== Requisitos do problema ==
Diga se cada afirmação abaixo está de acordo com o excerto sobre o artigo 74.º, respondendo sim ou não e citando literalmente as palavras decisivas do excerto. 1. O orador considera que a formulação do PS atenua, no mínimo, a injunção constitucional em vigor. 2. O orador entende que a proposta do PS é apenas uma descodificação natural. 3. O orador defende que a proposta do PS não deve ser discutida.

== Excerto do texto ==

O Sr. José Manuel Mendes (PCP): - Sr. Presidente, no que se refere à eliminação da alínea e) do n.° 3 do artigo 74.º, está quase tudo dito. Mas continuo a ver essa alínea - suponho que sem contradita especial- na linha de uma imposição constitucional permanente que é obviamente programática e que não tolhe as mãos do legislador ordinário para percursos que muitas vezes se julga estarem absolutamente vedados de origem. Pretendia também referir alguns outros aspectos, propostos designadamente pelo CDS, pelo PEV e pelo PS. Dando de barato que, na ausência do CDS e do PEV, algum dia se retornará a este debate, remeter-me-ia apenas à consideração daquilo que vem proposto pelo PS.

Suponho que se trata prima facie de uma desenfatização do conteúdo hoje constante do n.° 2 do artigo 74.° Há, todavia, uma explicação para a existência dessa terminologia adoptada, designadamente quando se diz que "o ensino dever ser modificado de modo a superar qualquer função conservadora de desigualdades económicas, sociais e culturais". Essa explicação resulta de qualificar o ensino enquanto tal e em face das suas próprias funções, por forma a impedir que se adoptem modelos que sejam, eles próprios, uma forma de perpetuar as desigualdades económicas, sociais e culturais. A formulação do PS é, efectivamente e no mínimo, um atenuar da injunção constitucional hoje estabelecida. Não é apenas uma descodificação natural, como há pouco pareceu ter sido dito - senão com esta palavra, com outra - pelo Sr. Deputado * Almeida Santos, mas sim algo mais do que isso. Importa saber se de um ponto de vista ideológico - e, para mim, é óbvio que sim- a aceitação jurídica de todas as propostas invalida ou não a percepção do que lhes está subjacente. Por exemplo, a queda sistemática do princípio do favor laboratoris nos projectos do CDS e do PSD tem um óbvio conteúdo ideológico... A nossa leitura vai no sentido de que a proposta avançada pelo PS pode e deve discutir-se, mas com a consciência, de partida, de que ela representa bastante mais do que uma simples fragilização descodificadora daquilo que hoje consta do texto constitucional, embora - e este é o proviso último - daí não advenha, forçosamente, a queda em absoluto da Casa em que estamos a trabalhar, se ela for tida como a Pátria...

== Dados fornecidos ==
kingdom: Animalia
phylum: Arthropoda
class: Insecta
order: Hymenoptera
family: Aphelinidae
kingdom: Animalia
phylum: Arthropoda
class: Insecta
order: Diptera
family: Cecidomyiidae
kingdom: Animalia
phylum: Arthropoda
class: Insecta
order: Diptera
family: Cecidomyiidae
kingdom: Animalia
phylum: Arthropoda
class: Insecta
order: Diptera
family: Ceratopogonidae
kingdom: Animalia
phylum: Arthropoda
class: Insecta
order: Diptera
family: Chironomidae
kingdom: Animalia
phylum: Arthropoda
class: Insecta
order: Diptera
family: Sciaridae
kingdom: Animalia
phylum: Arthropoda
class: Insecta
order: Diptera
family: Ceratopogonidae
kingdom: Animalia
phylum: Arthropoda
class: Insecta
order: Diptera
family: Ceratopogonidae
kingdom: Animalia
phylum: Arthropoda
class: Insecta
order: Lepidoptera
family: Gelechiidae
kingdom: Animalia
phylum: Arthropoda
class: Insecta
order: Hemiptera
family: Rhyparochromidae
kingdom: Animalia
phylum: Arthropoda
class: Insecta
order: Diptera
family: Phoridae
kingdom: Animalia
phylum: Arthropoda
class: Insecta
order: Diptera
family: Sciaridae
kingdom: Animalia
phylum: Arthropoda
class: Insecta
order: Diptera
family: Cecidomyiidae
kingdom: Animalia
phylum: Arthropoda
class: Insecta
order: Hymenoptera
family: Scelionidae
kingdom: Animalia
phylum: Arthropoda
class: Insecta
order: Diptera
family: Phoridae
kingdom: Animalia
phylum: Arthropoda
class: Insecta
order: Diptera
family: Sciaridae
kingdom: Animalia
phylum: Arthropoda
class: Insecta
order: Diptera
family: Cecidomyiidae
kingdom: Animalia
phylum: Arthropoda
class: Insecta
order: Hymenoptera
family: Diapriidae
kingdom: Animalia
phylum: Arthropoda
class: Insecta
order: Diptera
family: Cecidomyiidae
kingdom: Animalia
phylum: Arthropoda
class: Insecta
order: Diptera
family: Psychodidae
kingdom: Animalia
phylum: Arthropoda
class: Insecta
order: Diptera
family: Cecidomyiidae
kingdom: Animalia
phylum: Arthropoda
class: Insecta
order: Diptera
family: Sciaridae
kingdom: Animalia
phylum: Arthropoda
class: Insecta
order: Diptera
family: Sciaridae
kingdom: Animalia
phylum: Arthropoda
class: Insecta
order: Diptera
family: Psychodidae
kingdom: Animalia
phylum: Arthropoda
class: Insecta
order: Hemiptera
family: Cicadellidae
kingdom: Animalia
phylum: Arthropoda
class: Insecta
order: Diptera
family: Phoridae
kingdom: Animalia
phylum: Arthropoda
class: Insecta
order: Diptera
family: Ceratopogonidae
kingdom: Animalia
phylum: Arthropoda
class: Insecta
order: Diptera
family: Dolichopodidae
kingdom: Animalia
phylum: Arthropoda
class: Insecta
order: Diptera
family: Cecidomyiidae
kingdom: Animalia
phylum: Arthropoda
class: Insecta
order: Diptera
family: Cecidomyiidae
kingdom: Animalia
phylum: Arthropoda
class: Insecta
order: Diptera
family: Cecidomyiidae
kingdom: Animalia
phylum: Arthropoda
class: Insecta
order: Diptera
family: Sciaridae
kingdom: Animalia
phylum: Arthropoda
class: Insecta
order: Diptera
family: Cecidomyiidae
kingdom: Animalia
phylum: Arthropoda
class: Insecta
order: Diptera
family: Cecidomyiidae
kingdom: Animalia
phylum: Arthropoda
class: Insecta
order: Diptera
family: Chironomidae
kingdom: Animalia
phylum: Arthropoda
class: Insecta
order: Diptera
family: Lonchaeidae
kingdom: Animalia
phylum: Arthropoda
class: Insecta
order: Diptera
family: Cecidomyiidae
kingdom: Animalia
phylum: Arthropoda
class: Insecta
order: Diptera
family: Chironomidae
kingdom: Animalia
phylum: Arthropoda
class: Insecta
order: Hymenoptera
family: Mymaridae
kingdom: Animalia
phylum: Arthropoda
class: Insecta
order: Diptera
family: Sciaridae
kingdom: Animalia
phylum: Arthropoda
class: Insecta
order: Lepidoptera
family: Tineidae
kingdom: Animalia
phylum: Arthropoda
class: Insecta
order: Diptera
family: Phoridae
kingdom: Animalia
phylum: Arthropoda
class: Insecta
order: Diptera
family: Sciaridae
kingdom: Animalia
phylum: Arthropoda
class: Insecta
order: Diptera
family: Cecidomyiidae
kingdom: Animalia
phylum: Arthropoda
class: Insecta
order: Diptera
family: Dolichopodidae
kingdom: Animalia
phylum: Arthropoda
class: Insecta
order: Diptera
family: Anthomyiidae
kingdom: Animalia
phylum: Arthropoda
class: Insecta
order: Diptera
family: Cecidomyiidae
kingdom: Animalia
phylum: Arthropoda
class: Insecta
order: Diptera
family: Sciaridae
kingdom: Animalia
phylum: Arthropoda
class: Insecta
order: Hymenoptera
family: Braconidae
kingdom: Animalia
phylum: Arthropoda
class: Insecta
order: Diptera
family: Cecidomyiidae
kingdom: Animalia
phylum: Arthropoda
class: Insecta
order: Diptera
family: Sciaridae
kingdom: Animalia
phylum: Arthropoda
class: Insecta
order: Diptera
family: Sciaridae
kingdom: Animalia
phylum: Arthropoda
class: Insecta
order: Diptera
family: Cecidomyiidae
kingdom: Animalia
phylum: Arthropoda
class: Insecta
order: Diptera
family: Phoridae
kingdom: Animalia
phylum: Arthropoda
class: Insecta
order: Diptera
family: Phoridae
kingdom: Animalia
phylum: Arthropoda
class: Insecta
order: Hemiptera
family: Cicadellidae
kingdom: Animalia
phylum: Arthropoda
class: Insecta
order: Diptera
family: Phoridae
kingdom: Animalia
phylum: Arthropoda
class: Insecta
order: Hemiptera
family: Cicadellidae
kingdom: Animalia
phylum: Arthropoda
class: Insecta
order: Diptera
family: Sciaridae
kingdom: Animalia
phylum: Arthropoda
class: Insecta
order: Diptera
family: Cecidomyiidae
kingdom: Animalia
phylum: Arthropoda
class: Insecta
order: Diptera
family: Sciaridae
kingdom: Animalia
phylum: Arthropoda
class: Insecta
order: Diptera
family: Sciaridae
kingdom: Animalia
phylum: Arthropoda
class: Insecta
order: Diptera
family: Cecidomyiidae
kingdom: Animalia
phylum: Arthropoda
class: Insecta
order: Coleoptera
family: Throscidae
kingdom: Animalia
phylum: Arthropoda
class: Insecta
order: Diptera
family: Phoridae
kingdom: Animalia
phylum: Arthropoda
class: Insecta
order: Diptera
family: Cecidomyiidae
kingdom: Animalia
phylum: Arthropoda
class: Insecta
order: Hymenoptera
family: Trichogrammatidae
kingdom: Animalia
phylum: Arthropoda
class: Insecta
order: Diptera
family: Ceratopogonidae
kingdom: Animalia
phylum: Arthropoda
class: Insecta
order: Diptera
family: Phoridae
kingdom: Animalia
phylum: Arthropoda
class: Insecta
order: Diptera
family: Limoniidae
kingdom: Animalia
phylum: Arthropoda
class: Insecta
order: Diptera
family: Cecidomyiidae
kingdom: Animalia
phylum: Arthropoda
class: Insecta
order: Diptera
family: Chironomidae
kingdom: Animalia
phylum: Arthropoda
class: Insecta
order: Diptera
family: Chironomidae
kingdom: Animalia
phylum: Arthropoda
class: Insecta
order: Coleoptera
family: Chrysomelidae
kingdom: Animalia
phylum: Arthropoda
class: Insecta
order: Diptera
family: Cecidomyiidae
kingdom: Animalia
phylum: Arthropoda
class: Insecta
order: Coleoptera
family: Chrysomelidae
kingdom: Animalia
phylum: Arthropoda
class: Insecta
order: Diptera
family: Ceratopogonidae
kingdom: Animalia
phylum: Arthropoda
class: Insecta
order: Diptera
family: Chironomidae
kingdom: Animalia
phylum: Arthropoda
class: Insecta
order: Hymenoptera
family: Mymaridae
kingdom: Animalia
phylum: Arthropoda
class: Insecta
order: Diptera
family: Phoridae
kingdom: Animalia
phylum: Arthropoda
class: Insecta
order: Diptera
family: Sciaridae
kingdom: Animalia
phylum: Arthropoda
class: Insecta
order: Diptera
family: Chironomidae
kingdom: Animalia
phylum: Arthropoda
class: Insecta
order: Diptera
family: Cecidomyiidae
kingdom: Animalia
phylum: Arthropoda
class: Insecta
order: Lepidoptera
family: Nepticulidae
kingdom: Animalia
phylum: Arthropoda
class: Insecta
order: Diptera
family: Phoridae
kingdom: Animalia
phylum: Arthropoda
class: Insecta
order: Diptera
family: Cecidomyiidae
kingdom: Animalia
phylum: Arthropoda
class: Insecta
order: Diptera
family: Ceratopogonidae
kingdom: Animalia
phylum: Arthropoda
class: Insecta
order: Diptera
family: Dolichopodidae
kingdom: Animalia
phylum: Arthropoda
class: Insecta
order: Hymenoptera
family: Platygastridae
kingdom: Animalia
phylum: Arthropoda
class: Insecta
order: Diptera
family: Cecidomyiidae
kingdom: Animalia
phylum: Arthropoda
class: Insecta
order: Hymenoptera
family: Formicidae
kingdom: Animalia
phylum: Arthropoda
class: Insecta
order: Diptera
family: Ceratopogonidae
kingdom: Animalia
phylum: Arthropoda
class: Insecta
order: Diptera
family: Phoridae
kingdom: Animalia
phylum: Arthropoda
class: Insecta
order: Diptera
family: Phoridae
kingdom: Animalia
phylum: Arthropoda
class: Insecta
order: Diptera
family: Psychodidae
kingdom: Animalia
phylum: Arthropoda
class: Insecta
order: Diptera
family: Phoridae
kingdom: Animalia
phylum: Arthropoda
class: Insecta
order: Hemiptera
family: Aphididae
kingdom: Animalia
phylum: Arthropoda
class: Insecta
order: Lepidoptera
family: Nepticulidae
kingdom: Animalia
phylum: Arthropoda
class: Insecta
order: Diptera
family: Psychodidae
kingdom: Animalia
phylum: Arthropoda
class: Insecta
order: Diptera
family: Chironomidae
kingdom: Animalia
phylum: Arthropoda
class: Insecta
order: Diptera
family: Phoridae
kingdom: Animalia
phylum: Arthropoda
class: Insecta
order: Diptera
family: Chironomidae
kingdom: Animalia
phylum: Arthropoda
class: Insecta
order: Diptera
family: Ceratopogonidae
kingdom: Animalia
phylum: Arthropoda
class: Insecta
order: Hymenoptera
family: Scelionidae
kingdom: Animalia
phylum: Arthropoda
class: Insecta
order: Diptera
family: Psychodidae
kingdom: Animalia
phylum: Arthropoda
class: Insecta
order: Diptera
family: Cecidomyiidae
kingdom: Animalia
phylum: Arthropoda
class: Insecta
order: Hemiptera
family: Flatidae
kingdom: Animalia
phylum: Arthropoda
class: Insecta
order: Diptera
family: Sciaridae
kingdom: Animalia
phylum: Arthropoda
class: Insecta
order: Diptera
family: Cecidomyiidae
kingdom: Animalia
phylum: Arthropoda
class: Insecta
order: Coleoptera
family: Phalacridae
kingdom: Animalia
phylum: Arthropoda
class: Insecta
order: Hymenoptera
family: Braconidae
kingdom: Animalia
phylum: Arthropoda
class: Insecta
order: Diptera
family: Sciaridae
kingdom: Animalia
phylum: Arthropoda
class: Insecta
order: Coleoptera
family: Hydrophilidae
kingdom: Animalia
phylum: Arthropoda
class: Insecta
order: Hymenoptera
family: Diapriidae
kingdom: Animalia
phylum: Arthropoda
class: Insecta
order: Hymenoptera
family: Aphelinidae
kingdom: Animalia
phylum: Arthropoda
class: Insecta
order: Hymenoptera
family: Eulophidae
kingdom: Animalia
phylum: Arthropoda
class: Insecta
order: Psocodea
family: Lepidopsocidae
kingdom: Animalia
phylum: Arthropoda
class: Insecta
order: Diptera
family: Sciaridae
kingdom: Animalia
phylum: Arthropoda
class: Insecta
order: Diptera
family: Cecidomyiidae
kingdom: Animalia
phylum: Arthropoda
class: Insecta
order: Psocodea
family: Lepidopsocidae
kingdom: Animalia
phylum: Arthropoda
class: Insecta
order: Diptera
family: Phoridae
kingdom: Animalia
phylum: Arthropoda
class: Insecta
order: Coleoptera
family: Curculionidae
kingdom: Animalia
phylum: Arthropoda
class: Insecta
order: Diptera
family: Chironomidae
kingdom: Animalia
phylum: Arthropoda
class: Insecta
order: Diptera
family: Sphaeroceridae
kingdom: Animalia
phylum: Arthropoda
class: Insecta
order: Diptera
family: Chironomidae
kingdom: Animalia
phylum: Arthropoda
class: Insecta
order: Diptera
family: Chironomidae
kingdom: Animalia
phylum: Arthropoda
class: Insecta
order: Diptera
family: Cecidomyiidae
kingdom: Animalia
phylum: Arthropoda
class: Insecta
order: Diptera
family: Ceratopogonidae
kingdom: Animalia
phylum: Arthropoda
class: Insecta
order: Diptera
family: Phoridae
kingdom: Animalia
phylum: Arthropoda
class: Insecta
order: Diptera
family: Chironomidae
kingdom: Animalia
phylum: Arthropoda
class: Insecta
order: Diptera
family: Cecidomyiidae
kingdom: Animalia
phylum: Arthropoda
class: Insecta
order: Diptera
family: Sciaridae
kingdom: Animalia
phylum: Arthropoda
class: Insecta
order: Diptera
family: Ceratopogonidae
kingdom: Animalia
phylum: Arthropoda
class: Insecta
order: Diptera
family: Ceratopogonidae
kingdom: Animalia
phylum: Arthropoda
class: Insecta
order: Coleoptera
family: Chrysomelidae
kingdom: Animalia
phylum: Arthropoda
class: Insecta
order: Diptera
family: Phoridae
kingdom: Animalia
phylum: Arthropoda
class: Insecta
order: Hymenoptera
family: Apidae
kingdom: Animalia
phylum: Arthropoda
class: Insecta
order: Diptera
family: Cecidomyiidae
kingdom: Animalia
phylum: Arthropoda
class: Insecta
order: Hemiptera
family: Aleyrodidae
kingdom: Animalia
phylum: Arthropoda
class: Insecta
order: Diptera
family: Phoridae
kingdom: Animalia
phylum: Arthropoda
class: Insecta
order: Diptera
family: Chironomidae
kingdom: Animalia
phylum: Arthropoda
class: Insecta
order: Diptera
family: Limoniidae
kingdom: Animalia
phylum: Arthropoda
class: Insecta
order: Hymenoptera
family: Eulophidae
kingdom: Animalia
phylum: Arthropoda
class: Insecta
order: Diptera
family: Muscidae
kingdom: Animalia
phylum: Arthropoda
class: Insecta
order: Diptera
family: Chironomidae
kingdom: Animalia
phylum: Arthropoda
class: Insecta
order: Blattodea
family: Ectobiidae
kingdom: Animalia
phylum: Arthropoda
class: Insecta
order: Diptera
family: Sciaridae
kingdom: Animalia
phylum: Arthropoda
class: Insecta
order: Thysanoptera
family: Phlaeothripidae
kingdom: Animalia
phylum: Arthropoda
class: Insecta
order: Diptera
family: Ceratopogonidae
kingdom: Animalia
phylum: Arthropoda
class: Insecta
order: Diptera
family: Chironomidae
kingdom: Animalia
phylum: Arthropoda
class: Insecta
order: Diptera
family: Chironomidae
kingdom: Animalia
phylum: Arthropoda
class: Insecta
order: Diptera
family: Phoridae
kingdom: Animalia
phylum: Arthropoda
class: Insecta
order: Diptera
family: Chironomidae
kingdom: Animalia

== Resolução detalhada ==
1. Sim: "A formulação do PS é, efectivamente e no mínimo, um atenuar da injunção constitucional hoje estabelecida."
2. Não: "Não é apenas uma descodificação natural".
3. Não: "a proposta avançada pelo PS pode e deve discutir-se".